With many companies, even large ones, still using spreadsheets for budgeting, planning, and financial reporting, the growth potential for vendors of performance-management software is vast. After all, the software promises to handle the same tasks more efficiently than spreadsheets, while allowing greater collaboration among users.
The smaller the vendor, of course, the more room to grow — and the weightier the threats to its long-term viability. In a market dominated by SAP, IBM, and Oracle, one comparatively tiny supplier with large aspirations is Adaptive Planning, a software-as-a-service (SaaS) outfit that has scored $33 million in venture-capital funding but has not yet achieved positive cash flow six years after launching its first product.

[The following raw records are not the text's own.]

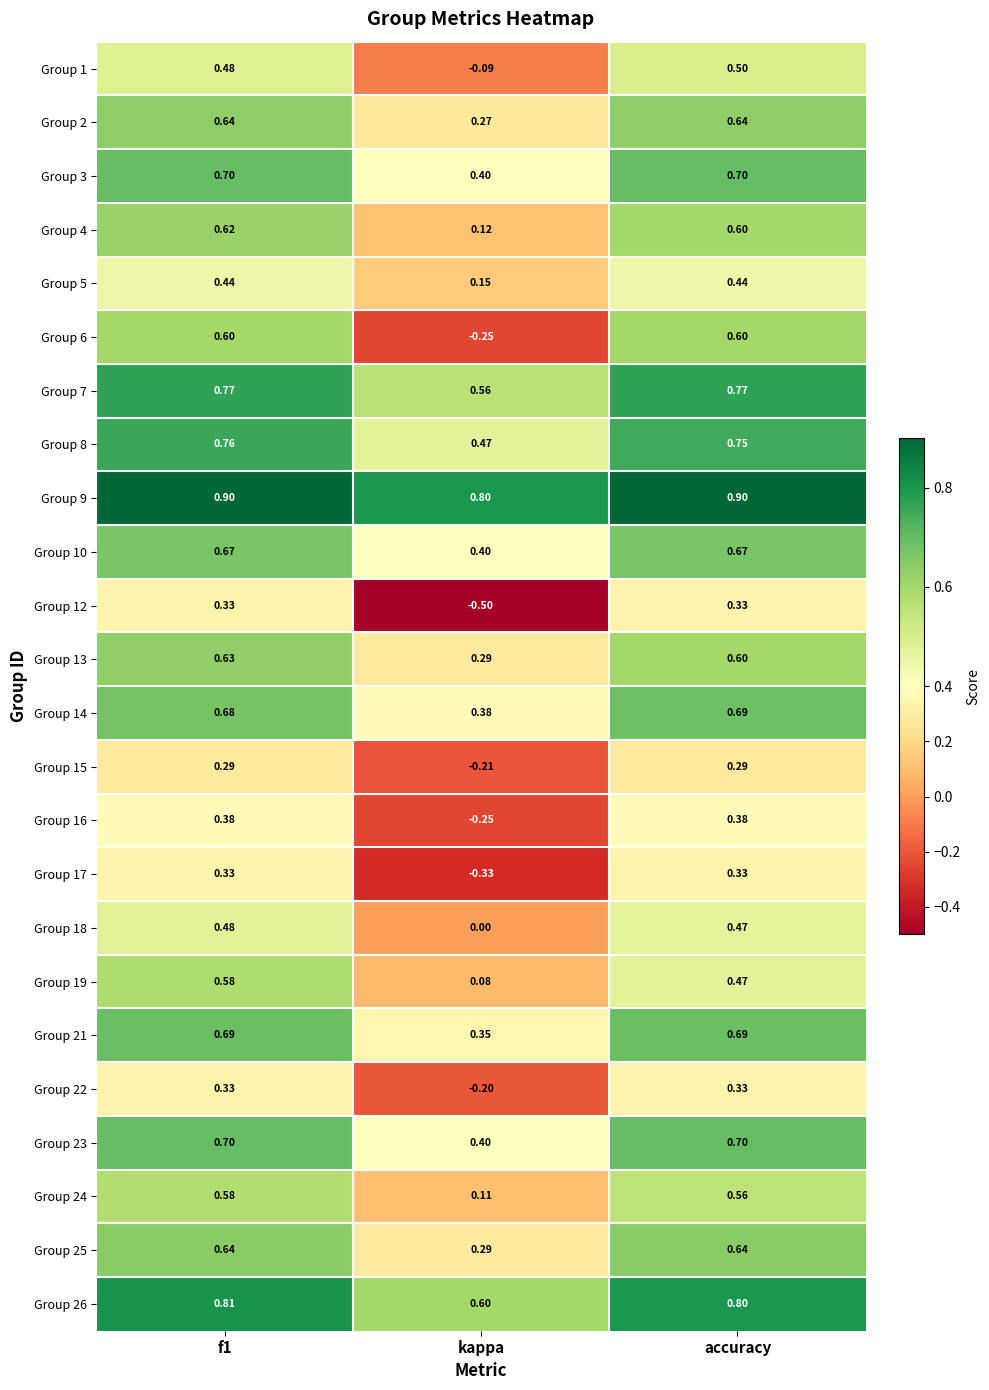

Where is Group 2 nearest to the value 0?

kappa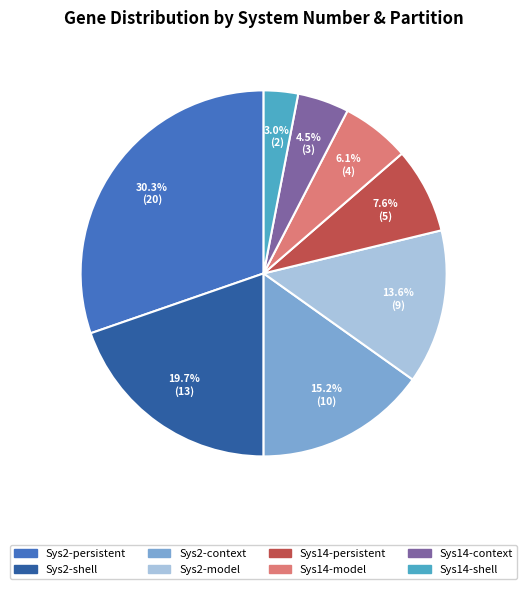

What is the smallest slice in the pie chart?

Sys14-shell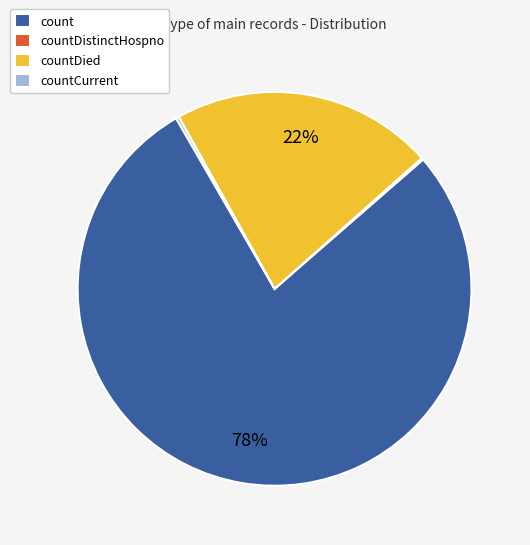

To the nearest percent, what is the difference between the largest and smallest slice percentages?

78%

That threshold will likely be crossed later this year, says Adaptive Planning CEO Bill Soward, though the company is sacrificing some top-line growth to get there. While its early focus was on gaining market share, now it is choosier in signing up customers, given a business climate where cash is king. “We went from grabbing every dollar we could get to saying, let’s be cash-flow positive as quickly as possible so we’re less reliant on the vagaries of the financial world,” says Soward.
Like SaaS players in other software sectors, Adaptive Planning touts the lower cost of its vendor-hosted solution compared with the more-robust on-premise installations the market leaders are pitching to enterprise-size organizations. Soward says the target customers are companies with up to $500 million in revenue, though there are some larger ones.
One of the larger customers is Pep Boys, a $2 billion publicly held company, which used Adaptive Planning to prepare the budgets for its 580-plus automotive-service stores for its 2009 and 2010 fiscal years. The company previously had its budget information on Excel spreadsheets, which were sent to the store owners for changes, then to area directors for review, then back to headquarters for more changes, and, ultimately, a consolidation.
“It was an administrative nightmare to create all those files, get them out there, follow up on their status, and collect them,” says Phil McAllister, the company’s director of budgeting and internal reporting.
With all users now accessing a single system running on top of a relational database and thus able to view updated information in real time, Pep Boys is saving 600 person-hours of effort per budgeting cycle compared with its former cumbersome procedure, says McAllister.
Pep Boys selected Adaptive Planning because it didn’t need the largest vendors’ more-sophisticated software for purposes of its individual store budgets. Indeed, McAllister notes, it hasn’t even come close to using all of the software’s features. “We didn’t need a Cadillac,” he says.
A shorter implementation time frame was also appealing, since the decision to seek a more-collaborative budgeting process was made too late in 2008 to accommodate a drawn-out installation of an on-premise system. It took about six weeks for Adaptive Planning to create templates incorporating all the store-budget information and get the service up and running, according to McAllister.
Many midmarket and larger companies shy away from SaaS solutions because of concerns over the security of data hosted off-site. McAllister says Pep Boys’s information-technology team signed off on the deal after an extensive review, and no security issues have arisen.
The companies did not divulge what Pep Boys is paying for the Adaptive Planning service, but Soward says the list price is $600 to $800 per user per year. Pep Boys has about 650 users, including the stores, area directors, division vice presidents, and administrators. Another atypically large customer, Japanese equipment renter Aktio, has about 300 branch locations and more than 800 users.